(ASSIGNMENT) In the forum post about phenix.cif_as_pdb, what statement is missing from the single-atom entry, and how are its parameters given instead?

There appears to be a bug in phenix.cif_as_pdb. I am looking at a bunch of
files that contain very few atoms. When it's more than one, mmcif contains
multiple HETATM records in a loop. However, single atom entries seem to
encode atomic coordinates in a different way, like so
#
_atom_site.group_PDB HETATM
_atom_site.id 4905
_atom_site.type_symbol CA
_atom_site.label_atom_id CA
_atom_site.label_alt_id .
_atom_site.label_comp_id CA
_atom_site.label_asym_id L
_atom_site.label_entity_id 5
_atom_site.label_seq_id .
_atom_site.pdbx_PDB_ins_code .
_atom_site.Cartn_x 0.394
_atom_site.Cartn_y -6.965
_atom_site.Cartn_z 18.775
_atom_site.occupancy 1
_atom_site.B_iso_or_equiv 2
_atom_site.pdbx_formal_charge ?
_atom_site.auth_atom_id CA
_atom_site.auth_comp_id CA
_atom_site.auth_asym_id A
_atom_site.auth_seq_id 701
_atom_site.pdbx_PDB_model_num 1
This does not include _loop statement and instead lists parameters
directly. If I try to convert this to pdb, cif_as_pdb fails like so (and I
suspect that pretty much any cif-file read would fail)
Python argument types in
double.__init__(double, str)
did not match C++ signature:
__init__(boost::python::api::object, boost::python::numeric::array)

(RECORDS PROVIDED)
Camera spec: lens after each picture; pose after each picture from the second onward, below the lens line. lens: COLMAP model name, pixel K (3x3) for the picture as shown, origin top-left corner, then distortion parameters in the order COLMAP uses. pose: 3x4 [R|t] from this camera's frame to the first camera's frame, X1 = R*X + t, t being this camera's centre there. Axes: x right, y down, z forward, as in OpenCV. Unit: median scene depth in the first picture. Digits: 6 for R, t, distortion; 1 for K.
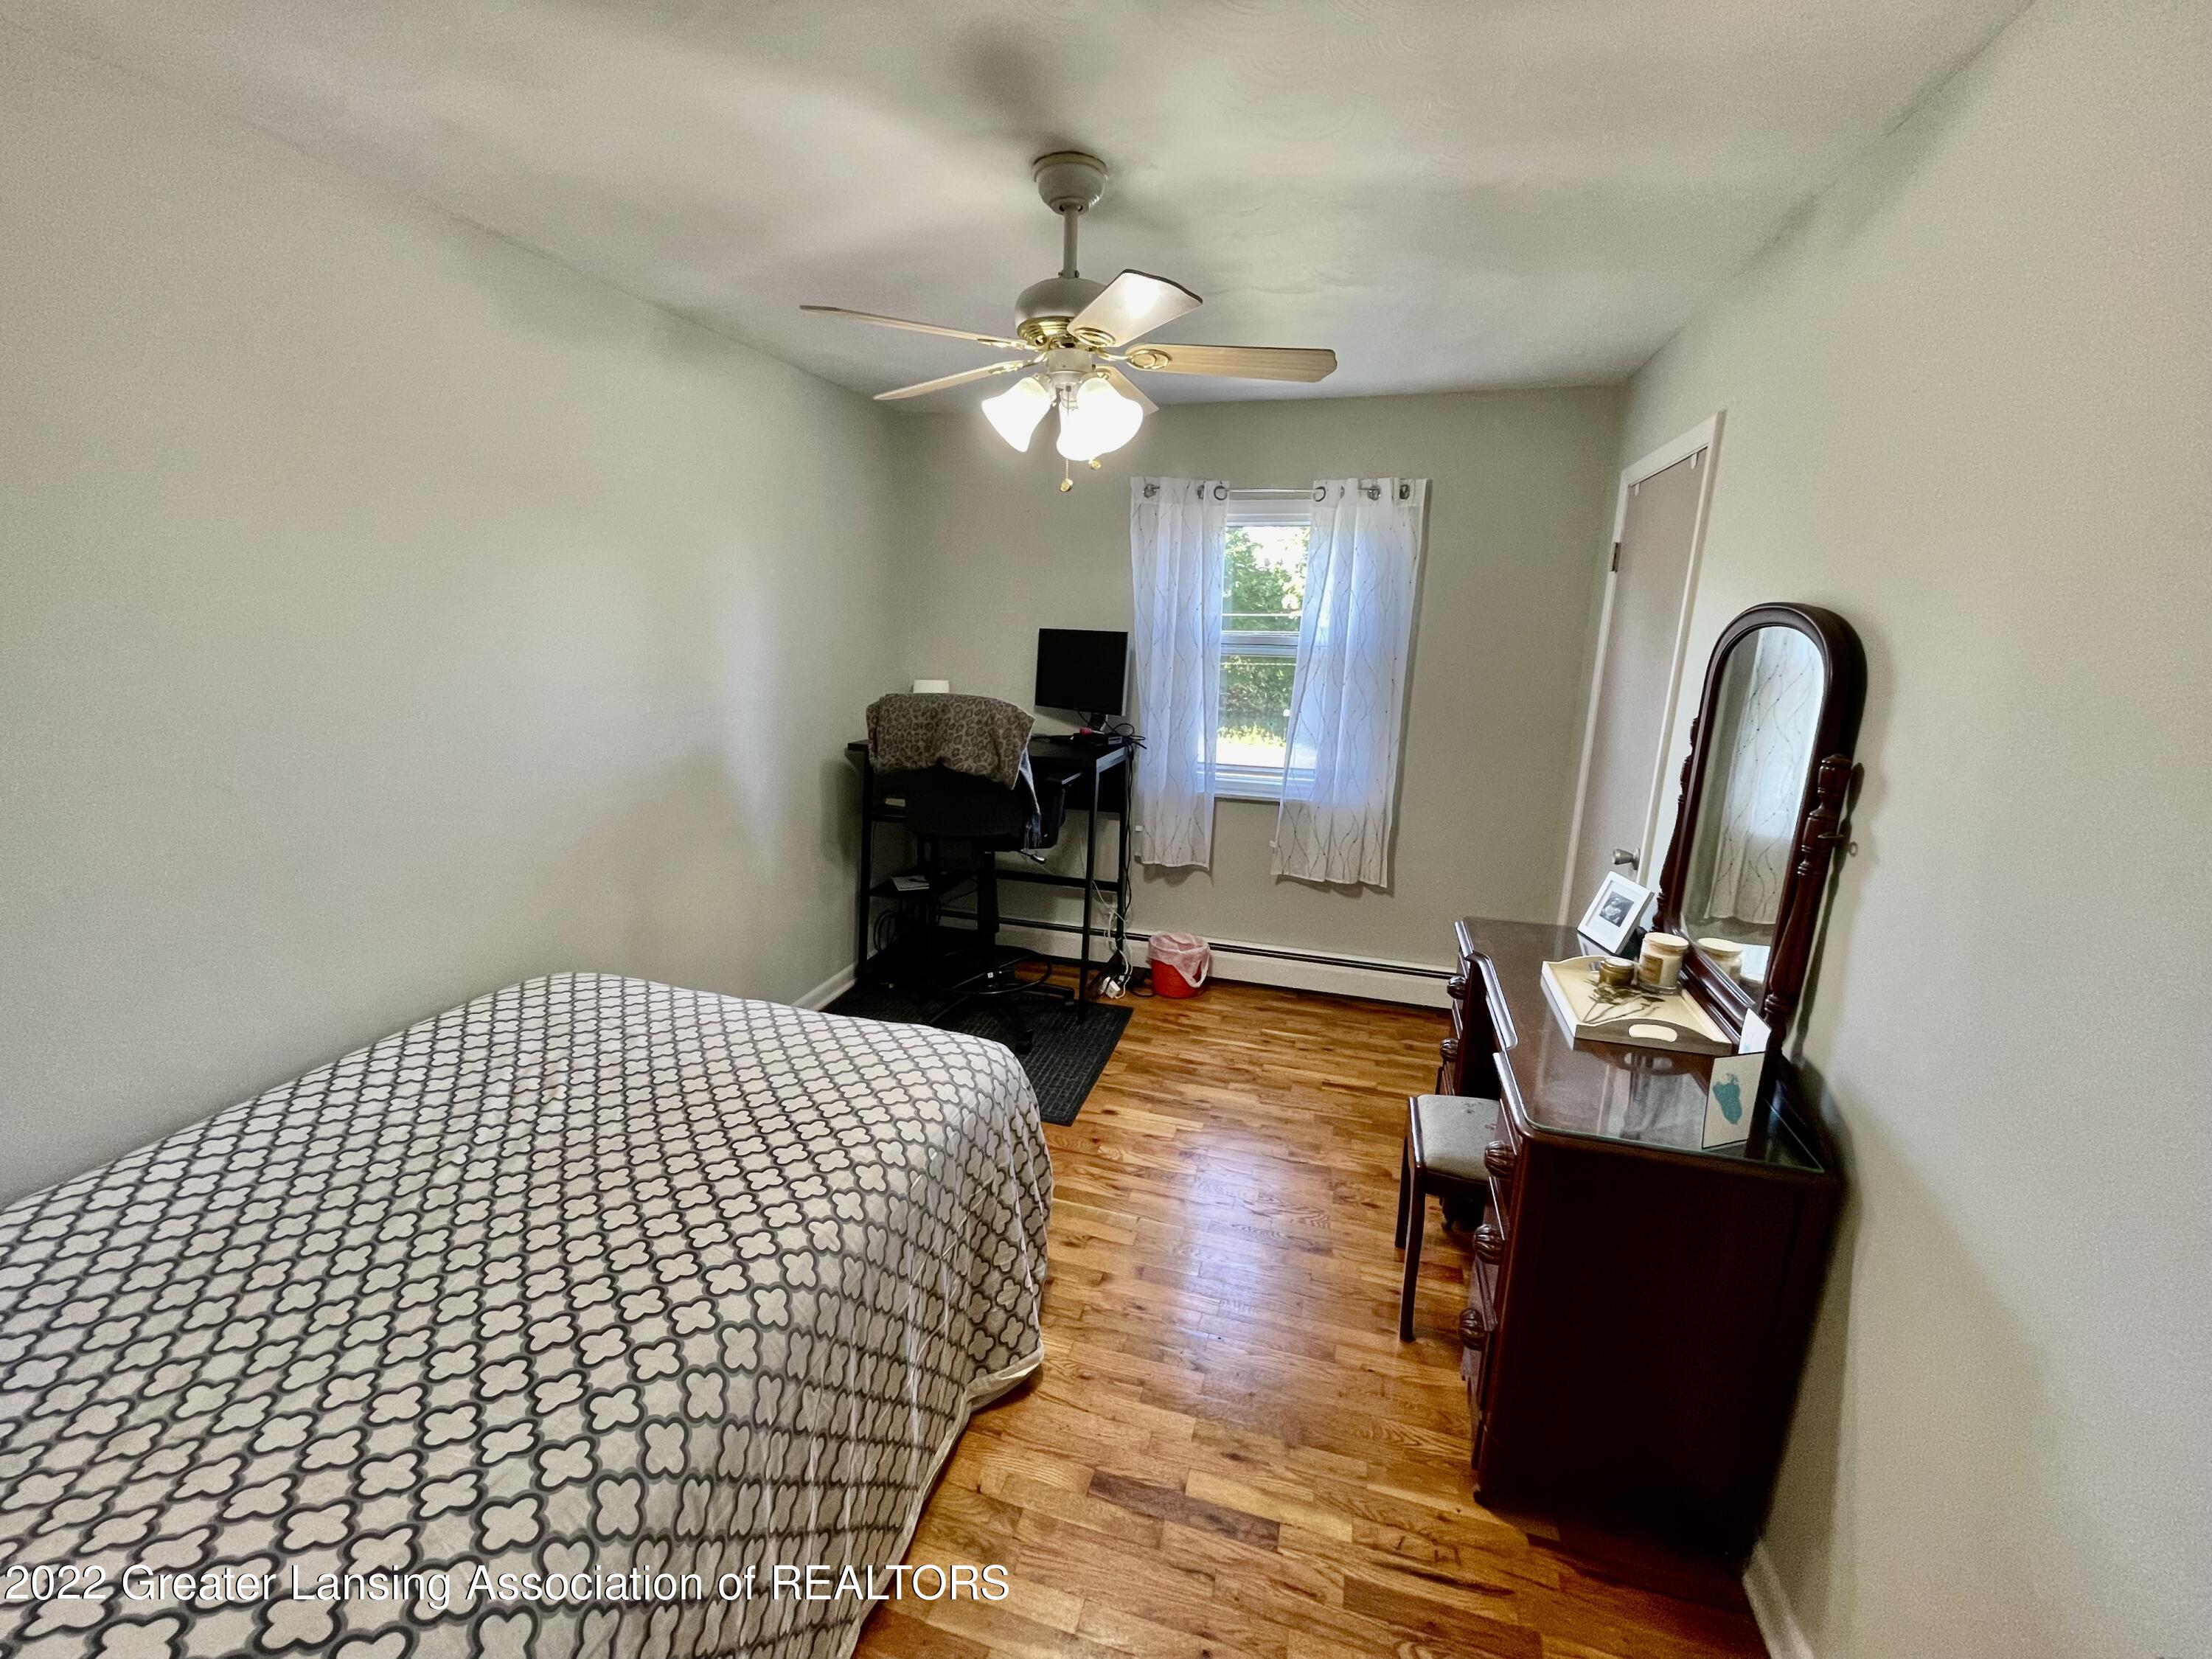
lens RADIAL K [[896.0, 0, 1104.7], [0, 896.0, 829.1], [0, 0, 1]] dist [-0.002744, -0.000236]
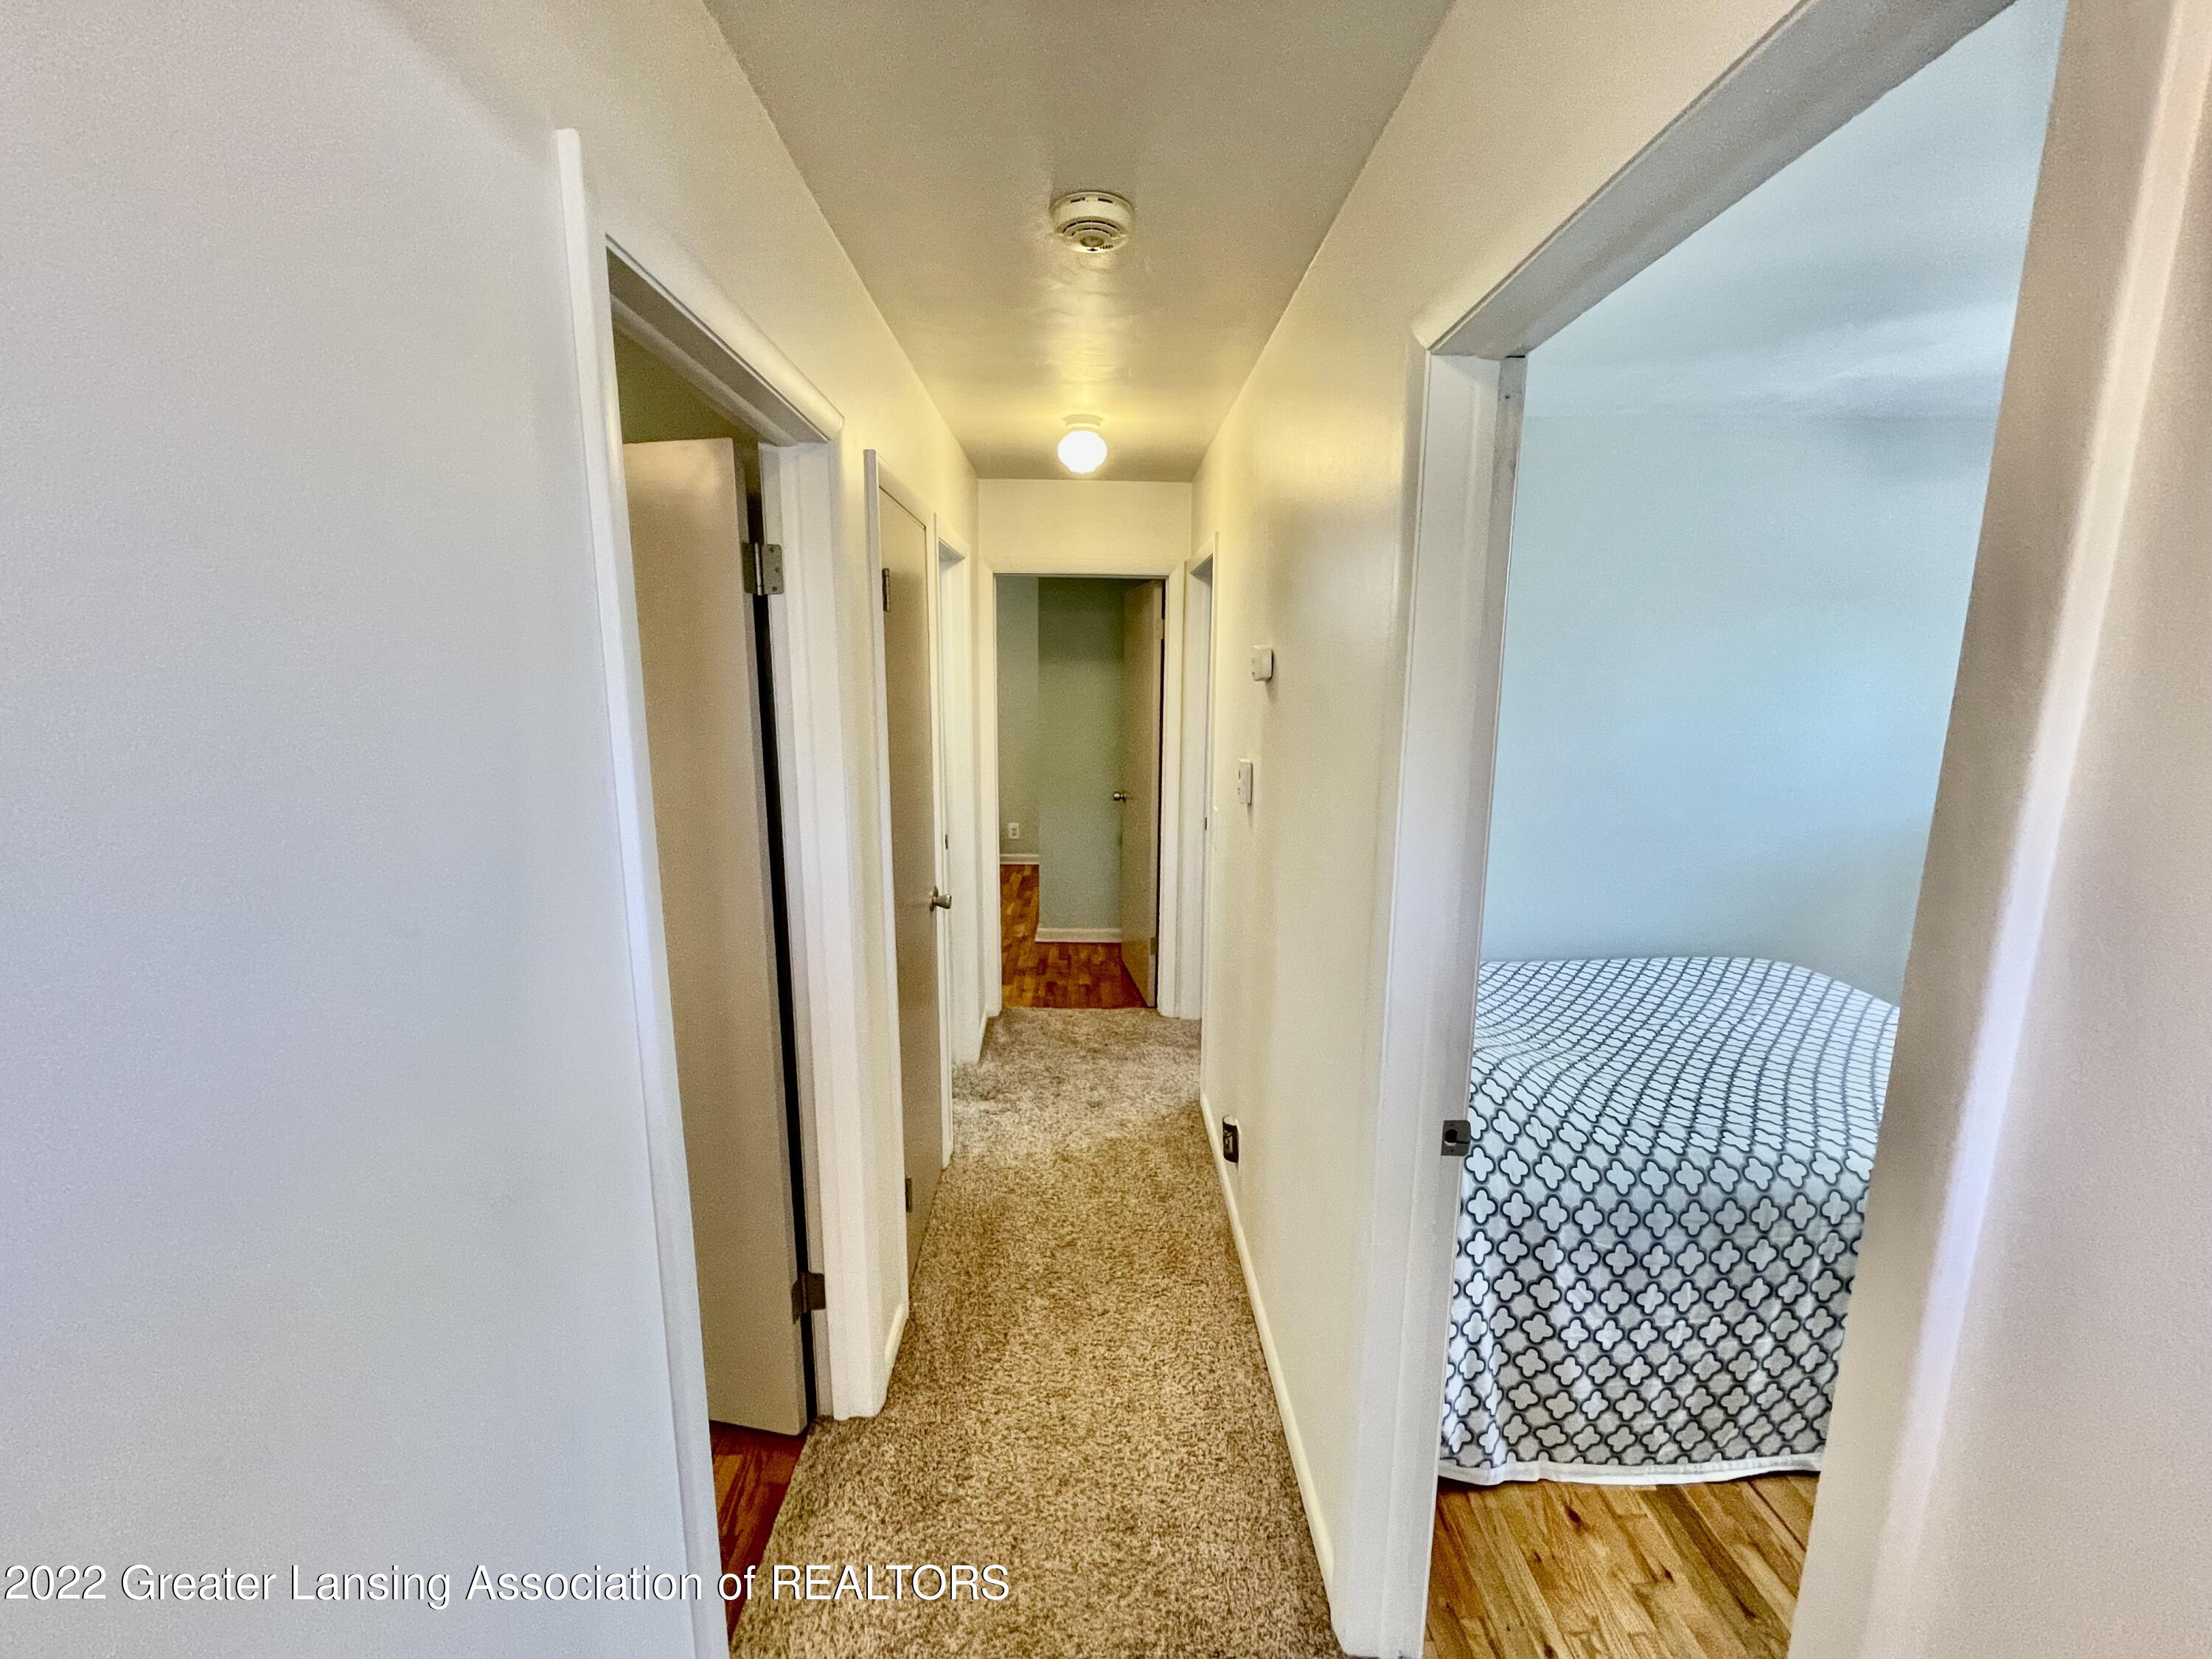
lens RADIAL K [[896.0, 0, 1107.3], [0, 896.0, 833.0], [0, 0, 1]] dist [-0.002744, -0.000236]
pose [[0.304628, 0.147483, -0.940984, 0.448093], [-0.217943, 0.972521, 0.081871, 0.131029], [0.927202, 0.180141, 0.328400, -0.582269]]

* * *

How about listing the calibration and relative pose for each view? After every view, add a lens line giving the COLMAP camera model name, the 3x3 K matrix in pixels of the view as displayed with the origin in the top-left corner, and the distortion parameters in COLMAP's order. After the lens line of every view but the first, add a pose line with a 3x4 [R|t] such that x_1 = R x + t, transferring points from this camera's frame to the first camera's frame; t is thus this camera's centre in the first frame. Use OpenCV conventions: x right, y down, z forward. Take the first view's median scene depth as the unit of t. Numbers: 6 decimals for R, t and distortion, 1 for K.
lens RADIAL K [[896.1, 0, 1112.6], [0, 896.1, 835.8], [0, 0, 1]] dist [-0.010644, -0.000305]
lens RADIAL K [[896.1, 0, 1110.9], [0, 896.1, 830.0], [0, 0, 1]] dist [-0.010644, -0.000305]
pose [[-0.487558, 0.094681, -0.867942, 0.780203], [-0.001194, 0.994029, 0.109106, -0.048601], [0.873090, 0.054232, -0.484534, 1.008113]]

(WRITTEN RESPONSE) It lacks the _loop statement; the parameters are listed directly.